Accentuate the Positive Geneameme 2020

Australian blogger Jill Ball has challenged us all to take part in her end-of-year 2020 geneameme.

Here are my answers:

1.  An elusive ancestor I found was – not one, but two, sons of my New Brunswick, Canada Loyalist Robert Carlisle. Robert Jr. and Daniel migrated westward and settled in Kent, Ontario, Canada.

2.  A great newspaper article I found was – the obituary of my grandfather, George Sabo, who died on 27 November 1936. I had to wait for the Passaic Herald News to be added to a digital collection to access it!

3.  A geneajourney I planned but didn’t take was – a trip to the Family History Library in Salt Lake City.

4.  I located an important record – No single record pops into mind. I found many important records on various family lines in 2020.

5.  A newly found family member shared – several distant cousins added lots of knowledge and background information to people in the family tree.

6.  A geneasurprise I received was – a heartfelt email from the descendant of a person in one of the vintage photos I save and send back home to family.
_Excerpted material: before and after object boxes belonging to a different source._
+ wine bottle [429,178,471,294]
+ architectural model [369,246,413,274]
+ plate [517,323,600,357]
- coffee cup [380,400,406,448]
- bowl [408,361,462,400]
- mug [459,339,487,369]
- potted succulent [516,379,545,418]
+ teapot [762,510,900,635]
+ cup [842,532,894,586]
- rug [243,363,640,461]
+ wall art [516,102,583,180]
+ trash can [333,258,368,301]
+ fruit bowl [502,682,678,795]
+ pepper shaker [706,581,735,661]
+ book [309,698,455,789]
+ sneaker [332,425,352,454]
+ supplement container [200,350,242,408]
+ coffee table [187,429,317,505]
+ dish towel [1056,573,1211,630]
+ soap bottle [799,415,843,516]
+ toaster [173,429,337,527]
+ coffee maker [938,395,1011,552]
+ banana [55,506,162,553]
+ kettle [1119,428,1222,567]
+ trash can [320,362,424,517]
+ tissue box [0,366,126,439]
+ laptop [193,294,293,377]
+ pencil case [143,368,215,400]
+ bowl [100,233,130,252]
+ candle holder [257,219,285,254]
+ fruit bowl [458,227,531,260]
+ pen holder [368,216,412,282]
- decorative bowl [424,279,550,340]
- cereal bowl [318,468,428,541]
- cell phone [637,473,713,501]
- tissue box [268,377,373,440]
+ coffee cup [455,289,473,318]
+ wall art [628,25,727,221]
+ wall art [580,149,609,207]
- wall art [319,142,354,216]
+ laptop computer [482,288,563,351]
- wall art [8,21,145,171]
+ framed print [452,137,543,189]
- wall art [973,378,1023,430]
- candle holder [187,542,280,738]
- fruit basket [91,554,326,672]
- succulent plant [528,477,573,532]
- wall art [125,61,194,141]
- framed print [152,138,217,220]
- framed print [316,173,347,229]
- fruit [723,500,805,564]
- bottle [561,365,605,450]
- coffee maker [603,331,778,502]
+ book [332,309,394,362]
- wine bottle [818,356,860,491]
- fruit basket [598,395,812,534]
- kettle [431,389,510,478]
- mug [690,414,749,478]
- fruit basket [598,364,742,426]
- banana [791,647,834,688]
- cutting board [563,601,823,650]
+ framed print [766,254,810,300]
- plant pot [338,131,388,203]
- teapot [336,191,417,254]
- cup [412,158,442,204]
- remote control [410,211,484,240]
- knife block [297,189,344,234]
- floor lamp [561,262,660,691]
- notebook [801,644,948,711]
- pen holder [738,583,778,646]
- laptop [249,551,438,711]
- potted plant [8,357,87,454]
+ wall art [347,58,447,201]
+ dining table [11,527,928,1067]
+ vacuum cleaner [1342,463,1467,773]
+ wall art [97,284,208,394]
He had never seen a photo of his great grandfather AND his sons have now started working on the family history after seeing the picture of their 2X great grandfather. It is the best feeling in the world to know that someone now has an original photo of his/her ancestor that I was able to save and gift to them.

7.   My 2020 social media post that I was particularly proud of was – keeping up with all my blog posts. I don’t do much else on social media.

8.   I made a new geneamate who – with the pandemic, no new geneamates, but made contact with some distant cousins.

9.  A new piece of technology or skill I mastered was – Gutenberg blocks for WordPress. Definitely NOT mastered, but I dabbled.

10. I joined – the Massachusetts Society of Genealogists because I have so many family lines there.

11. A genealogy education session or event from which I learnt something new was – the Kentucky Genealogical Society’s virtual conference. Peggy Clemons Lauritzen did a FABULOUS talk on how ancestors got where they did. Best talk I’ve heard in ages!

12. A blog post that taught me something new was – I can’t choose just one. My favorite blog posts are those where the writer explains the methodology used to solve problems.

13. A DNA discovery I made was – that my Catherine (MNU) Carlisle is NOT a child of a man who never existed – Lt. John R. Starkey.

14. I taught a genimate how to – track down church records for recent family members. She is a distant cousin and a genea-newbie.

15. A brick wall I demolished was – finding Robert Carlisle’s two sons, mentioned in Question #1.

16. A great site I visited was – Provincial Archives of New Brunswick, Canada.

17. A new genealogy/history book I enjoyed was – Calais (Maine) Centennial, July 31st, 1909, compiled by the St. Croix Historical Society. My family was already in Calais by the 1830s – even my mother was born there a century later! My grandparents were small children in 1909 and I am sure they attended the parade. Lots of photos and stories, along with speeches, gave me a real feeling of the celebration that took place that day.

18. Zoom gave me an opportunity to – participate in my California chapter DAR meetings from Tucson.

19. I am excited for 2021 because – I don’t want to be a wet blanket, but I don’t see 2021 being any better than 2020 until millions more people get vaccinated. As of today, COVID numbers are horrific. Arizona currently has the highest infection rate per 100,000 in the world. I feel blessed that I am retired at home, that I have a fun hobby like genealogy to keep me busy and that my family and friends have remained healthy. I wish the same health and safety for everyone else, wherever they might live.

20. Another positive I would like to share is – the pandemic will eventually end! In the meantime, please stay safe and healthy, wear a mask and practice social distancing when around other people.